Слуцкий говорит: да. Проблемы решатся.
Коржавин говорит: нет. Не решатся! Не потому, что недостижимо. А потому, что ужасно, если решатся. Если будущее, ради которого пошло в огонь поколение, будет достигнуто.
Для них, из огня вышедших, Война и Победа становятся оправданием всего. «В них были вера и доверие», как сказал другой друг-оппонент Коржавина Давид Самойлов.
Коржавин более не признает этой веры и не испытывает доверия к тем, кто её исповедует.
Войну и Победу не признаёт?
Признаёт. В юности рвался на фронт — судьба перегородила дорогу белым билетом. Маршрут, ему доставшийся, отнюдь не назовёшь физически щадящим — и в тюрьме, и в ссылке он своё получил. Но для души этот вариант не менее тяжек, чем фронтовой. Главное тут — что Война и Победа не подменили своей героикой того мучения, которое по определению на роду написано этой душе — коржавинской душе, с мыслью, летящей впереди слов, с логикой, не отступающей ни на пядь, с яростным отрицанием всякой двойственности.
Вот и прошла душа этот путь до логического конца, всю ложь выявила, всю двойственность обличила, всю кривизну выпрямила, выправила. Приняла муку познания.
Война не убила — убил мир, не похожий на овал.

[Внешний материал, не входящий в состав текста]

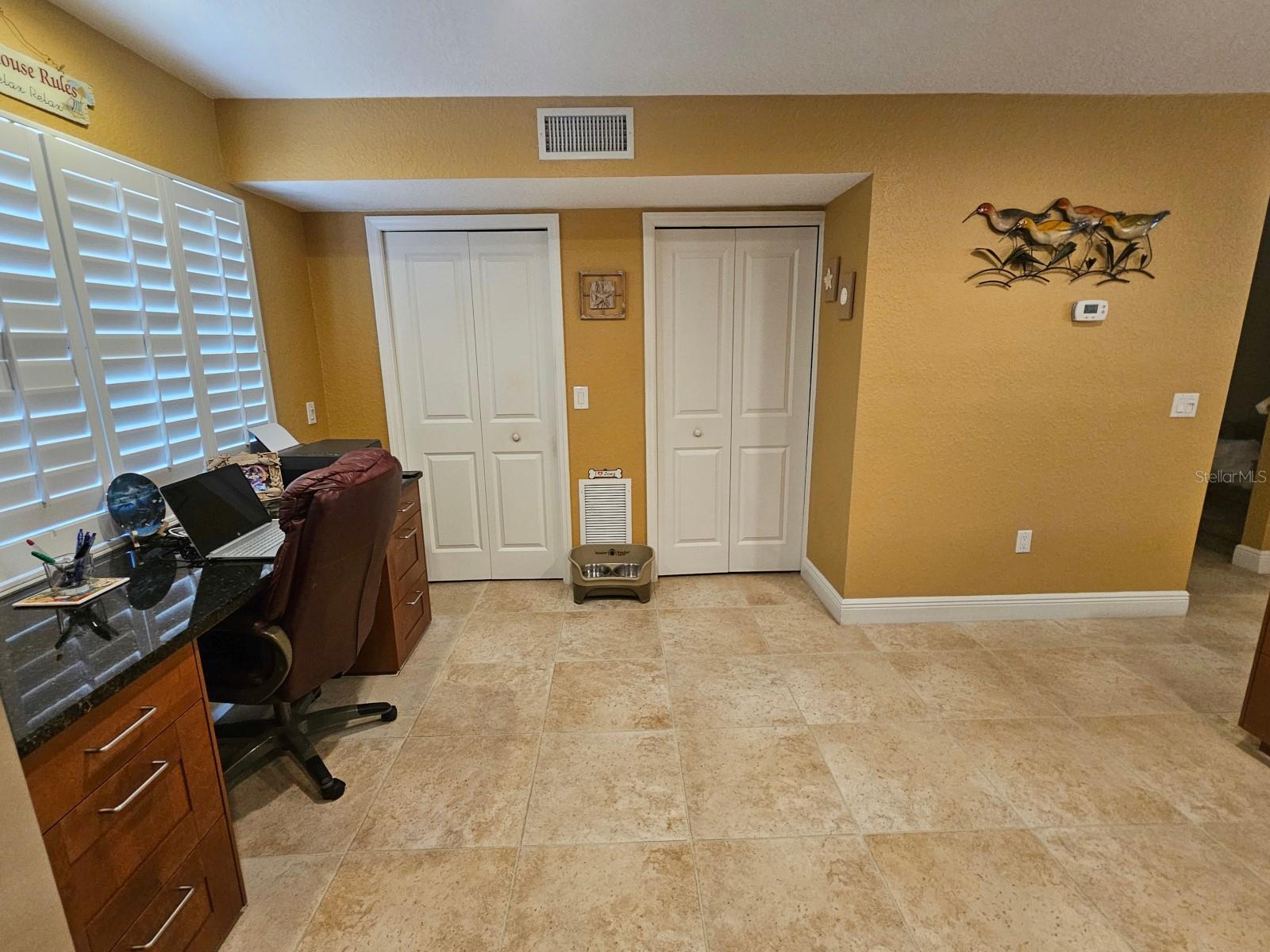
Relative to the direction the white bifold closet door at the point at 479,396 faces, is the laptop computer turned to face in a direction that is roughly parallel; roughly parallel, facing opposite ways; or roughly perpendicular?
roughly perpendicular

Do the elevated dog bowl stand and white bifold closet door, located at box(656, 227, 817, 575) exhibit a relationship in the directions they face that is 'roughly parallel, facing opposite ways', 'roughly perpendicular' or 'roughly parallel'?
roughly parallel

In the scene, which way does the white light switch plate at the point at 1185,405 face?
toward the camera

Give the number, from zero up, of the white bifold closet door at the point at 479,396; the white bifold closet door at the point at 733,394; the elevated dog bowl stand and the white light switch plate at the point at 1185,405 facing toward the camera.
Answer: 4

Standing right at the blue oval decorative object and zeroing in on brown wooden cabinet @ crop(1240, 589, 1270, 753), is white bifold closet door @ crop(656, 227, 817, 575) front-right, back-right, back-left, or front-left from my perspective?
front-left

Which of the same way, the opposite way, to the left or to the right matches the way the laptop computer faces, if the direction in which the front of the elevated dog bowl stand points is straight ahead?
to the left

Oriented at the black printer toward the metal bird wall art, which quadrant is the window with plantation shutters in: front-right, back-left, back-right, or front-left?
back-right

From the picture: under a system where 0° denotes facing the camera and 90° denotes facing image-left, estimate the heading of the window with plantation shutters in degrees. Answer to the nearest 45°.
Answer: approximately 315°

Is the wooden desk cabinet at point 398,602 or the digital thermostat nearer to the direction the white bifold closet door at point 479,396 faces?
the wooden desk cabinet

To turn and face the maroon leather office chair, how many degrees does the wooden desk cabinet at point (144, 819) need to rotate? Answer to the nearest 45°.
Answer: approximately 90° to its left

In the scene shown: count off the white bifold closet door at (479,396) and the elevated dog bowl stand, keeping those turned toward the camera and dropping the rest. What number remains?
2

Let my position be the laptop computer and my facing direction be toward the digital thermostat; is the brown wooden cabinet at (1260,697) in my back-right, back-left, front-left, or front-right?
front-right

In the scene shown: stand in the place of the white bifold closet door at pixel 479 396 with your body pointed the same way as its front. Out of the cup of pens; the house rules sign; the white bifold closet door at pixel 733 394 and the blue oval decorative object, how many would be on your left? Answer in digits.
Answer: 1

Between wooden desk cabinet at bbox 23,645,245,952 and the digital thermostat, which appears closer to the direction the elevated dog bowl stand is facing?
the wooden desk cabinet

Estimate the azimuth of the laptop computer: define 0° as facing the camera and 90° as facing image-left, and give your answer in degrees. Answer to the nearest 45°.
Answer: approximately 315°

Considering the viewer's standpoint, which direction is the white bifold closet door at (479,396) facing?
facing the viewer
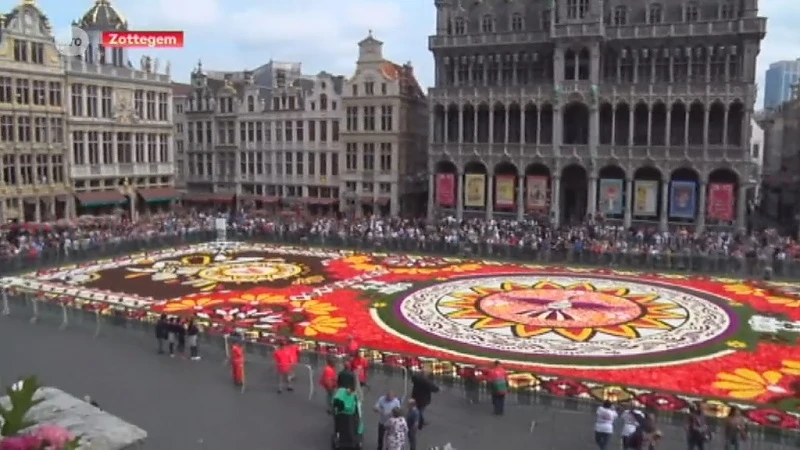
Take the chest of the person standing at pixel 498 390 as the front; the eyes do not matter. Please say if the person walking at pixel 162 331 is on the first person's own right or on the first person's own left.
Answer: on the first person's own left

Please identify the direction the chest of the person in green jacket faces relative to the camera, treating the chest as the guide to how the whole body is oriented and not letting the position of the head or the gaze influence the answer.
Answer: away from the camera

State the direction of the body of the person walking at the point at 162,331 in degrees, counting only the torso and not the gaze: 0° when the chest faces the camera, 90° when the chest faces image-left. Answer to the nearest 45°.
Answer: approximately 180°

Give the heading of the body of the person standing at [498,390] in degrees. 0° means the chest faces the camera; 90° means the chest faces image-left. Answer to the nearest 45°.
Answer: approximately 180°

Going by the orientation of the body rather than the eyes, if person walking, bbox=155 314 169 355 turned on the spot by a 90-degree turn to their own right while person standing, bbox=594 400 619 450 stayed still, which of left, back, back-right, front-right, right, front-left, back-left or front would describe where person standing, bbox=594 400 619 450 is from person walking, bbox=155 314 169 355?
front-right

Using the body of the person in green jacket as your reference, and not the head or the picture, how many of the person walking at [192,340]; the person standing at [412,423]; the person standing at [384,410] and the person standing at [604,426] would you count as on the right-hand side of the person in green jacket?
3

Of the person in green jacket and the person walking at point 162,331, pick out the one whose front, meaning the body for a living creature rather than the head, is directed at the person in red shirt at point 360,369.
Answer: the person in green jacket

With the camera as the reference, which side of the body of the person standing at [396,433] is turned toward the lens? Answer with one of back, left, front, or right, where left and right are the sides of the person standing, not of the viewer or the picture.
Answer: back

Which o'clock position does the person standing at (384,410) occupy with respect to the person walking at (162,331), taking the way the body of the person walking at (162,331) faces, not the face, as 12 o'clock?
the person standing at (384,410) is roughly at 5 o'clock from the person walking at (162,331).
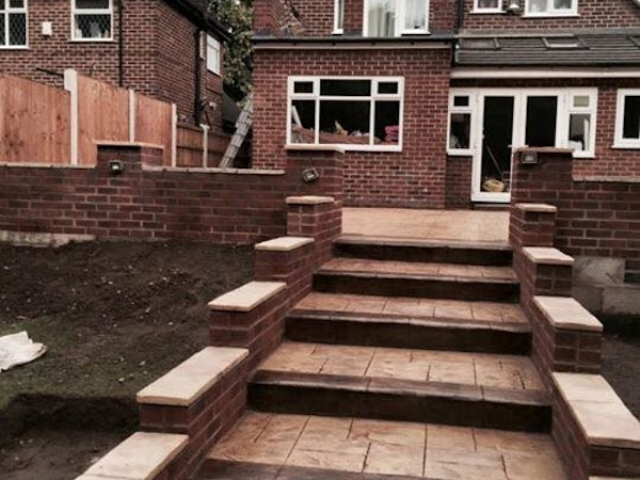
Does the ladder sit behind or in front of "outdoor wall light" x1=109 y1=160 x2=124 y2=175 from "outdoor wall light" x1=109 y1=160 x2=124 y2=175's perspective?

Обещалось счастье — вышло знание. Великое знание Великая печаль.
Ползёт на плаху к палачу,
Трубя: «Дорогу!»…
«We will be happy!» — якричу
Сквозь безнадёгу…
Будем счастливы! — бодрятся гостеприимные американские мечтатели, подменяя наш соблазн своим соблазном — на другой стороне земшара, куда занесла судьба нашего мальчика.
«We will be happy!» — чувствнастой.
Не фраза — веха.
И символ веры в тьме пустой
На скосе века.
Требовался для чистоты опыта долгий век — судьба послала.
Он не отверг дара.
В 1991 году, весной, Мадонна поколения мальчиков Державы, автор тридцати поэтических сборников, депутат Верховного Совета СССР Юлия Владимировна Друнина, написала прощальные письма: дочери, внучке, зятю, в издательство, готовившее очередную её книгу, в милицию, в Союз писателей:
"…Оставаться в этом ужасном, передравшемся, созданном для дельцов с железными локтями мире?.. Лучше — уйти… по своей воле. Правда, мучает мысль о грехе самоубийства, хотя я, увы, неверующая. Но если Бог есть, он поймет меня…"
Она заперлась в гараже и отравила себя выхлопными газами. На дверях гаража оставила записку: не пугайтесь, вызовите милицию, вскройте гараж.